Auscala spinosa

Scientific classification
- Kingdom: Animalia
- Phylum: Arthropoda
- Clade: Pancrustacea
- Class: Insecta
- Order: Hemiptera
- Suborder: Auchenorrhyncha
- Family: Cicadidae
- Genus: Auscala
- Species: A. spinosa
- Binomial name: Auscala spinosa (Goding & Froggatt, 1904)

= Auscala spinosa =

- Genus: Auscala
- Species: spinosa
- Authority: (Goding & Froggatt, 1904)

Species of cicada

Auscala spinosa is a species of cicada, also known as the creaking branch cicada, in the true cicada family, Cicadettinae subfamily and Cicadettini tribe.

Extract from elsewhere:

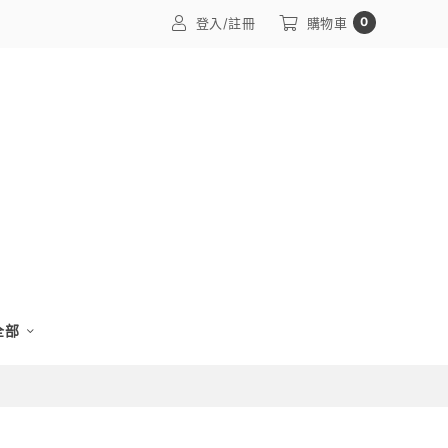
0
登入/註冊
購物車
 全部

It is endemic to Australia. It was described in 1904 by entomologists Frederic Webster Goding and Walter Wilson Froggatt.

==Description==
The length of the forewing is 27–35 mm.

==Distribution and habitat==
The species is found in inland eastern Australia, from the vicinity of Townsville in North Queensland, south-westwards through central New South Wales to Victoria and the extreme south-east of South Australia. The associated habitat is woodland dominated by ironbark eucalypts, Casuarina pauper or Casuarina cristata (belah).

==Behaviour==
Adults may be heard from September to March, clinging to the upper branches of trees, uttering the songs which have been likened to the sounds made by the creaking of tree branches.